Top of TASK DATA

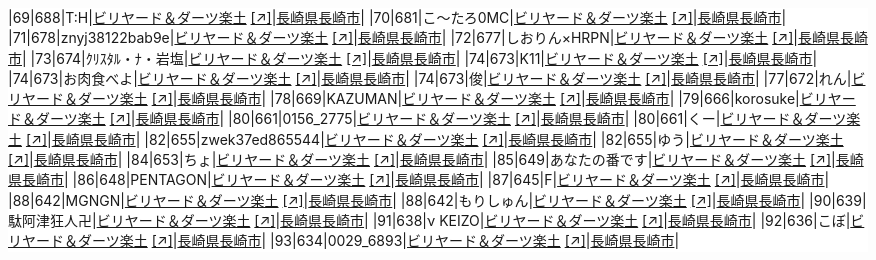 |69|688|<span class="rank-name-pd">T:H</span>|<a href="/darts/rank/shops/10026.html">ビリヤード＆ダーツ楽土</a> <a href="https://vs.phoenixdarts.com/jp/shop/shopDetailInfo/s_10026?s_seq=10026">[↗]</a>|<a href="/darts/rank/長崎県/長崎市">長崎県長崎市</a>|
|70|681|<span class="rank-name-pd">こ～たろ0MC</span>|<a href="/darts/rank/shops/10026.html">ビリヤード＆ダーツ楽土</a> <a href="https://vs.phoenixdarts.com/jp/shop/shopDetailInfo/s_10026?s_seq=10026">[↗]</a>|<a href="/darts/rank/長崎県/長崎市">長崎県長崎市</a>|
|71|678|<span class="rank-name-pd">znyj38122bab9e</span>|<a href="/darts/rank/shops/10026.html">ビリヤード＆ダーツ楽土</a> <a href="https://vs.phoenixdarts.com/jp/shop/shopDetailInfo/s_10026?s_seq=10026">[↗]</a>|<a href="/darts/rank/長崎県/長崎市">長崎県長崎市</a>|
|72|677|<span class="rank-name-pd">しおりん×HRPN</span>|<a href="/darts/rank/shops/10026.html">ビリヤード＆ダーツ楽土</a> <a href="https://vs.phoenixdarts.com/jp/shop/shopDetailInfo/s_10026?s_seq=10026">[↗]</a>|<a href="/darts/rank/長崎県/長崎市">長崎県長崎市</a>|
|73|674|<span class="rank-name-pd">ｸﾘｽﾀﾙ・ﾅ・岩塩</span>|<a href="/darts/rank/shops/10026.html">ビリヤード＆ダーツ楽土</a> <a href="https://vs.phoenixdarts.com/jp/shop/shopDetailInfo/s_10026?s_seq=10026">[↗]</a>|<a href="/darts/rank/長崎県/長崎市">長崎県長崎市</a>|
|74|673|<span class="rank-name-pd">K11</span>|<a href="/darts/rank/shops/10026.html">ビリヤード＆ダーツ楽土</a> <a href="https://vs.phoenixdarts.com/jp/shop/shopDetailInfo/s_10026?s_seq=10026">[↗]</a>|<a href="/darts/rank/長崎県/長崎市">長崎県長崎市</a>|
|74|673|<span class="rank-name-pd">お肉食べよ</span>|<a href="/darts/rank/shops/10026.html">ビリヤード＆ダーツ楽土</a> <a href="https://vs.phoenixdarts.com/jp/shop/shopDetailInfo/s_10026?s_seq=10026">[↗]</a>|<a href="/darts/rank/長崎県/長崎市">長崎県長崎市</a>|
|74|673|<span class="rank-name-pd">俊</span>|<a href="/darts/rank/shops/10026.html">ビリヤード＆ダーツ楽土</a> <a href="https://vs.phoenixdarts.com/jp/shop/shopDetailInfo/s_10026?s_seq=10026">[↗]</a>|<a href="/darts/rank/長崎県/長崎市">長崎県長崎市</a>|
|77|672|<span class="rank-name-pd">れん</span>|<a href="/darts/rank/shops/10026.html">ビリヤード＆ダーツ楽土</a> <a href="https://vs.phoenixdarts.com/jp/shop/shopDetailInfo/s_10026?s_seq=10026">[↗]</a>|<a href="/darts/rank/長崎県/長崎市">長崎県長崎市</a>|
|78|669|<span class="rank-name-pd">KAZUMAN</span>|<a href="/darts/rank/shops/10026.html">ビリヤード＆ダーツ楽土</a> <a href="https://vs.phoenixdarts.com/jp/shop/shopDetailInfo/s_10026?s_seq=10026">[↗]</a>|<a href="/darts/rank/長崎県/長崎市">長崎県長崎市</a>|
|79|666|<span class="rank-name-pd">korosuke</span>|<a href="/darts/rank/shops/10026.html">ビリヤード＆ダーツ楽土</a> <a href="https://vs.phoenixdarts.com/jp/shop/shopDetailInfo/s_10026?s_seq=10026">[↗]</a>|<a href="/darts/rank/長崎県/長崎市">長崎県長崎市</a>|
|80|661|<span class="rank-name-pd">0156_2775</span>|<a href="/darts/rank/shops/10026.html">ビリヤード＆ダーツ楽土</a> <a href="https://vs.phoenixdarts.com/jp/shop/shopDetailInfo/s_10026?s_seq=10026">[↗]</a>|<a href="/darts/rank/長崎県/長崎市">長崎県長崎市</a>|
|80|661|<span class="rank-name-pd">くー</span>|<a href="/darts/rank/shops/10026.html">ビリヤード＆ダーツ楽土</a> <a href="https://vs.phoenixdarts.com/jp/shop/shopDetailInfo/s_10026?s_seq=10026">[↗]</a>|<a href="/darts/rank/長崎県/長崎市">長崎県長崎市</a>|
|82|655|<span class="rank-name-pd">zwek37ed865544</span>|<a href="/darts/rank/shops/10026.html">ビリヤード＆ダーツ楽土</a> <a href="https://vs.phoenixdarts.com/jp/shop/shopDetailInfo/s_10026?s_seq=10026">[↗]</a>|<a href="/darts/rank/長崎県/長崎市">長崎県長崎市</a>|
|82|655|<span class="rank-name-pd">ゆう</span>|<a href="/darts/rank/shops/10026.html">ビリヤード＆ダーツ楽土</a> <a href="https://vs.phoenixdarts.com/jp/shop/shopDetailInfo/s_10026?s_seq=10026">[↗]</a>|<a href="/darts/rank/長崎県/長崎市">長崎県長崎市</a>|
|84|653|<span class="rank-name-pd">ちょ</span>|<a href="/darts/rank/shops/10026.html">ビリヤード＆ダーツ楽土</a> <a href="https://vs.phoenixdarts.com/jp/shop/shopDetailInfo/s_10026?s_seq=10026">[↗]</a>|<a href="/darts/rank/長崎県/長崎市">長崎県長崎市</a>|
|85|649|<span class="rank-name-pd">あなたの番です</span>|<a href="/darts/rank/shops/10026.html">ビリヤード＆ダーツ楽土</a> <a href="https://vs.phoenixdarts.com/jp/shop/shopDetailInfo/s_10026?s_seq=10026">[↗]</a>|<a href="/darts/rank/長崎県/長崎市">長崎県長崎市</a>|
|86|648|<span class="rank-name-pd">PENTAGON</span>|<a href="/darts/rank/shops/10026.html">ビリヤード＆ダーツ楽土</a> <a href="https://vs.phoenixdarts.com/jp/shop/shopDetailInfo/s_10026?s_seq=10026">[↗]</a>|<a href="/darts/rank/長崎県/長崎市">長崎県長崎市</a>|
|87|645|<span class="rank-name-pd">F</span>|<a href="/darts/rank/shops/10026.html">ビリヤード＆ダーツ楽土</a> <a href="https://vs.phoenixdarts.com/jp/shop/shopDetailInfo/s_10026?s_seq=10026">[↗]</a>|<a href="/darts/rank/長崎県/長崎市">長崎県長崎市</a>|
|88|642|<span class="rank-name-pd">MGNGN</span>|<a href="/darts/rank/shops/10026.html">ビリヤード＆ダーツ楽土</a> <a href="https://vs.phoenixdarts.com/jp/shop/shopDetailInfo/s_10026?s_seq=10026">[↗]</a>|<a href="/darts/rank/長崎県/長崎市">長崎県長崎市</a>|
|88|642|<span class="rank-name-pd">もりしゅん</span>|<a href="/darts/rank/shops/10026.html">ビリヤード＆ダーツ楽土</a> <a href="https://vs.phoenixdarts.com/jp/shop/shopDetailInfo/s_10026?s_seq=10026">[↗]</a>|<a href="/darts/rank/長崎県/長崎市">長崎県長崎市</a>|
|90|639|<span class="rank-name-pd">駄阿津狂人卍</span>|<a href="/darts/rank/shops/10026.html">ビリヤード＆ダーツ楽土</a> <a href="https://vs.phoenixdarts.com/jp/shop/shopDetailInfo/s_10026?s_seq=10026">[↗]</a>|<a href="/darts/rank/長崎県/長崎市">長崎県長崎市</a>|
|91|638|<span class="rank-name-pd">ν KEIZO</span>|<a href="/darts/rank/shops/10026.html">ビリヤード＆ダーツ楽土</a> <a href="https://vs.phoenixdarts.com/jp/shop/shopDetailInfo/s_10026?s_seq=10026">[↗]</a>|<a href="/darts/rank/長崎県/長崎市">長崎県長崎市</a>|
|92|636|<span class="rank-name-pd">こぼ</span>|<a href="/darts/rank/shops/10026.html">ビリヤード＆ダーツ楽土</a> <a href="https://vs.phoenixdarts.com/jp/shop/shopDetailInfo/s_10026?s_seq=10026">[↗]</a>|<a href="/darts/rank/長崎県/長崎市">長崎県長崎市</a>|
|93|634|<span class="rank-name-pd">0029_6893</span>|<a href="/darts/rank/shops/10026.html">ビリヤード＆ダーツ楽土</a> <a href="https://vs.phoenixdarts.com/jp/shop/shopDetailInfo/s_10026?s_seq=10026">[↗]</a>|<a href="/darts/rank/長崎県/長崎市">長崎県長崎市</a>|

Bottom of TASK DATA
Top of TASK DATA

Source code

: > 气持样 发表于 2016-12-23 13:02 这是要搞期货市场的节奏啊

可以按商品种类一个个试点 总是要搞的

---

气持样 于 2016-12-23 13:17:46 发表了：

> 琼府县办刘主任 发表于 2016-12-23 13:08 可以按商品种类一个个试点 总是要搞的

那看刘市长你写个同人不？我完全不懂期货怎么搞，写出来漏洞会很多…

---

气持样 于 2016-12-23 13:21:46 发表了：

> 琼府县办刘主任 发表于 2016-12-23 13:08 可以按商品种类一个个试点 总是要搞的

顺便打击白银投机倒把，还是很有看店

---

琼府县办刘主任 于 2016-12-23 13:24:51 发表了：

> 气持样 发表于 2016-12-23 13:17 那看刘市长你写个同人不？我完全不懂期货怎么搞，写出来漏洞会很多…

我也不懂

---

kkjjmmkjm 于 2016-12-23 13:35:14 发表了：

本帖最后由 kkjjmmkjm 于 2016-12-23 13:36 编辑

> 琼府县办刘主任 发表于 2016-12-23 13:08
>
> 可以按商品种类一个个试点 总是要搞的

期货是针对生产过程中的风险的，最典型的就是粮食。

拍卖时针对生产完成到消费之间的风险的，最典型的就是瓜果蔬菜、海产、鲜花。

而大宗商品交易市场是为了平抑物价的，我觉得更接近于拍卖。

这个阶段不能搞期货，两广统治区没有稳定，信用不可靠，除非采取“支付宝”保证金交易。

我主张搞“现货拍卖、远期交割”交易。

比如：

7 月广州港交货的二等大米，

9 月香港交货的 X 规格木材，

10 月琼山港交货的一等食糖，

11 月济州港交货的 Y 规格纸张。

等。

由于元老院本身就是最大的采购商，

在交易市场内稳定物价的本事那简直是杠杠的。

Bottom of TASK DATA

*TASK STATEMENT*
Pull every line with "写出来漏洞会很多" from the records.

*WRITTEN ANSWER*
那看刘市长你写个同人不？我完全不懂期货怎么搞，写出来漏洞会很多…
> 气持样 发表于 2016-12-23 13:17 那看刘市长你写个同人不？我完全不懂期货怎么搞，写出来漏洞会很多…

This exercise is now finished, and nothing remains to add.